## PROBLEM REQUIREMENTS
Every line of the data below should be retyped exactly, with no images carried over.

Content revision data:
- Opening Delimiter -
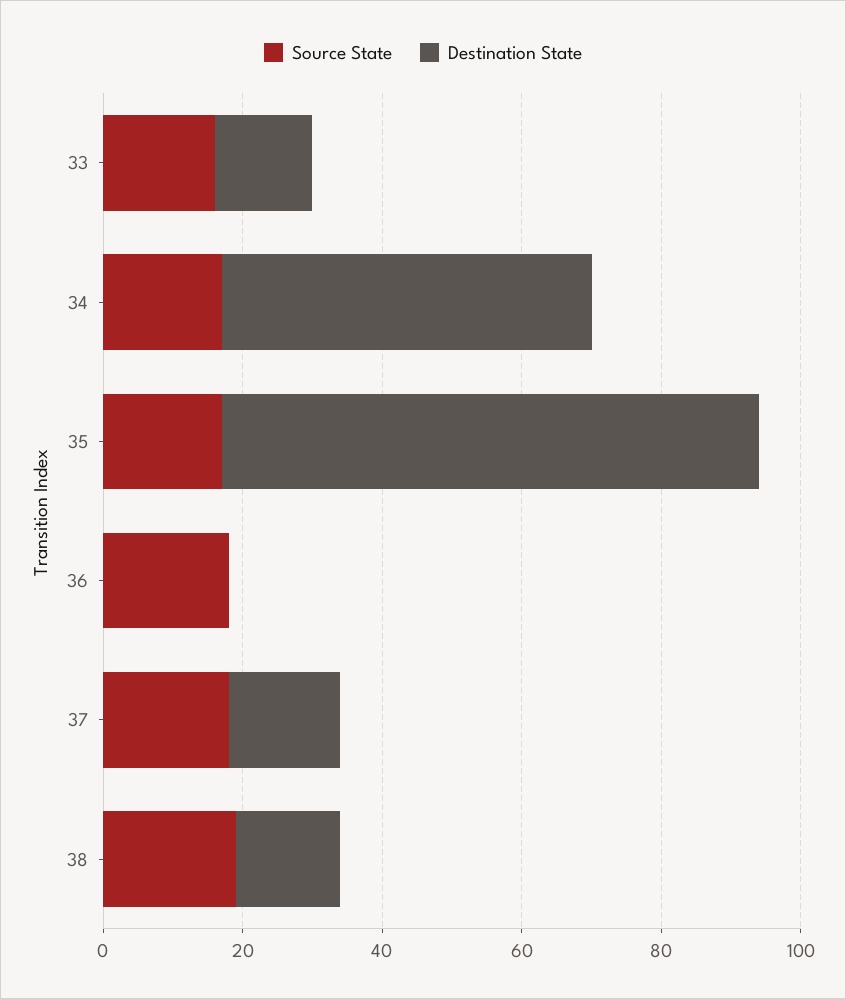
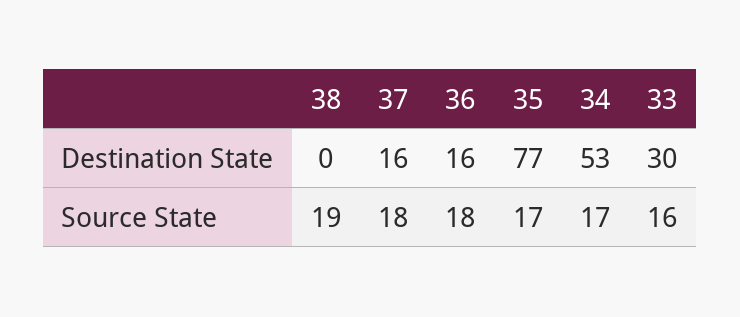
  {
    "Source State": {
      "33": 16,
      "34": 17,
      "35": 17,
      "36": 18,
      "37": 18,
      "38": 19
    },
    "Destination State": {
-     "33": 15,
+     "33": 30,
      "34": 53,
      "35": 77,
-     "36": 0,
+     "36": 16,
      "37": 16,
-     "38": 15
+     "38": 0
    }
  }

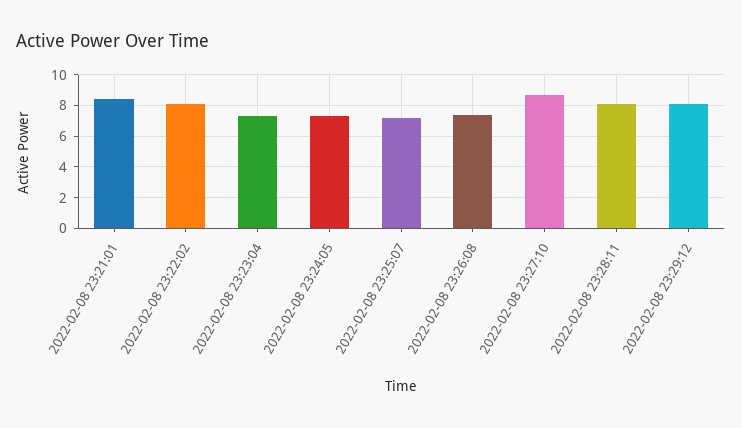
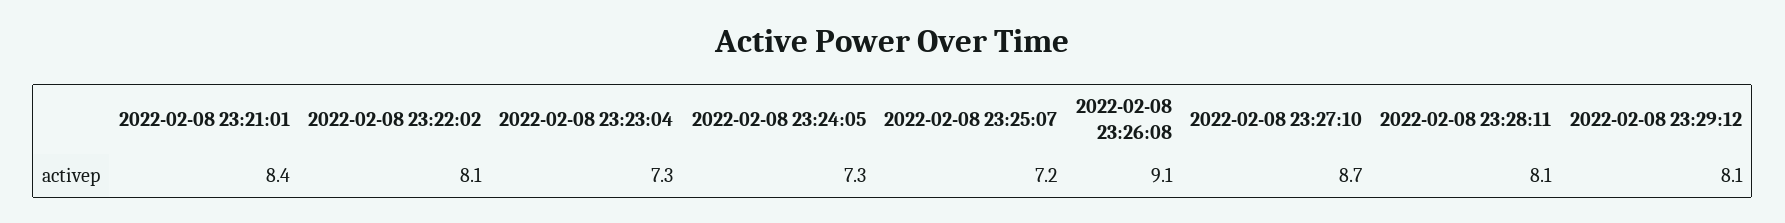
  {
    "2022-02-08 23:21:01": 8.4,
    "2022-02-08 23:22:02": 8.1,
    "2022-02-08 23:23:04": 7.3,
    "2022-02-08 23:24:05": 7.3,
    "2022-02-08 23:25:07": 7.2,
-   "2022-02-08 23:26:08": 7.5,
+   "2022-02-08 23:26:08": 9.1,
    "2022-02-08 23:27:10": 8.7,
    "2022-02-08 23:28:11": 8.1,
    "2022-02-08 23:29:12": 8.1
  }

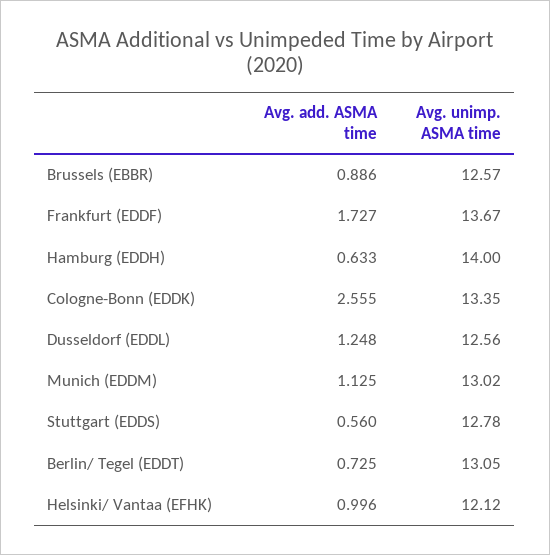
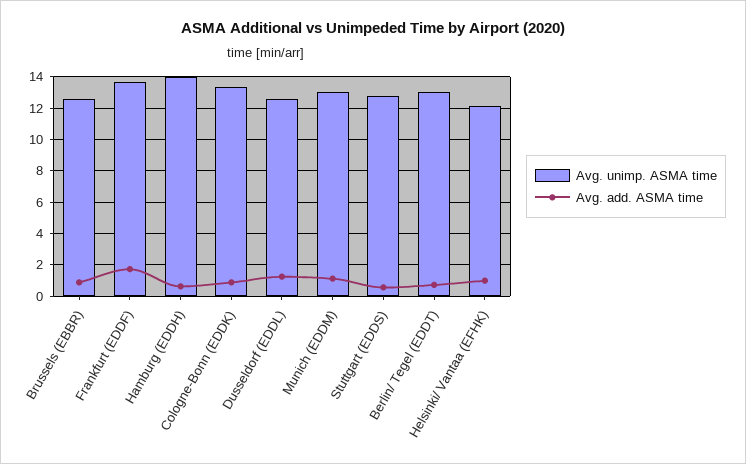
  {
    "Avg. add. ASMA time": {
      "Brussels (EBBR)": 0.886,
      "Frankfurt (EDDF)": 1.727,
      "Hamburg (EDDH)": 0.633,
-     "Cologne-Bonn (EDDK)": 2.555,
+     "Cologne-Bonn (EDDK)": 1,
      "Dusseldorf (EDDL)": 1.248,
      "Munich (EDDM)": 1.125,
      "Stuttgart (EDDS)": 0.56,
      "Berlin/ Tegel (EDDT)": 0.725,
      "Helsinki/ Vantaa (EFHK)": 0.996
    },
    "Avg. unimp. ASMA time": {
      "Brussels (EBBR)": 12.57,
      "Frankfurt (EDDF)": 13.67,
      "Hamburg (EDDH)": 14,
      "Cologne-Bonn (EDDK)": 13.35,
      "Dusseldorf (EDDL)": 12.56,
      "Munich (EDDM)": 13.02,
      "Stuttgart (EDDS)": 12.78,
      "Berlin/ Tegel (EDDT)": 13.05,
      "Helsinki/ Vantaa (EFHK)": 12.12
    }
  }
- Closing Delimiter -
## EXERCISE OUTPUT
  {
    "Source State": {
      "33": 16,
      "34": 17,
      "35": 17,
      "36": 18,
      "37": 18,
      "38": 19
    },
    "Destination State": {
-     "33": 15,
+     "33": 30,
      "34": 53,
      "35": 77,
-     "36": 0,
+     "36": 16,
      "37": 16,
-     "38": 15
+     "38": 0
    }
  }

  {
    "2022-02-08 23:21:01": 8.4,
    "2022-02-08 23:22:02": 8.1,
    "2022-02-08 23:23:04": 7.3,
    "2022-02-08 23:24:05": 7.3,
    "2022-02-08 23:25:07": 7.2,
-   "2022-02-08 23:26:08": 7.5,
+   "2022-02-08 23:26:08": 9.1,
    "2022-02-08 23:27:10": 8.7,
    "2022-02-08 23:28:11": 8.1,
    "2022-02-08 23:29:12": 8.1
  }

  {
    "Avg. add. ASMA time": {
      "Brussels (EBBR)": 0.886,
      "Frankfurt (EDDF)": 1.727,
      "Hamburg (EDDH)": 0.633,
-     "Cologne-Bonn (EDDK)": 2.555,
+     "Cologne-Bonn (EDDK)": 1,
      "Dusseldorf (EDDL)": 1.248,
      "Munich (EDDM)": 1.125,
      "Stuttgart (EDDS)": 0.56,
      "Berlin/ Tegel (EDDT)": 0.725,
      "Helsinki/ Vantaa (EFHK)": 0.996
    },
    "Avg. unimp. ASMA time": {
      "Brussels (EBBR)": 12.57,
      "Frankfurt (EDDF)": 13.67,
      "Hamburg (EDDH)": 14,
      "Cologne-Bonn (EDDK)": 13.35,
      "Dusseldorf (EDDL)": 12.56,
      "Munich (EDDM)": 13.02,
      "Stuttgart (EDDS)": 12.78,
      "Berlin/ Tegel (EDDT)": 13.05,
      "Helsinki/ Vantaa (EFHK)": 12.12
    }
  }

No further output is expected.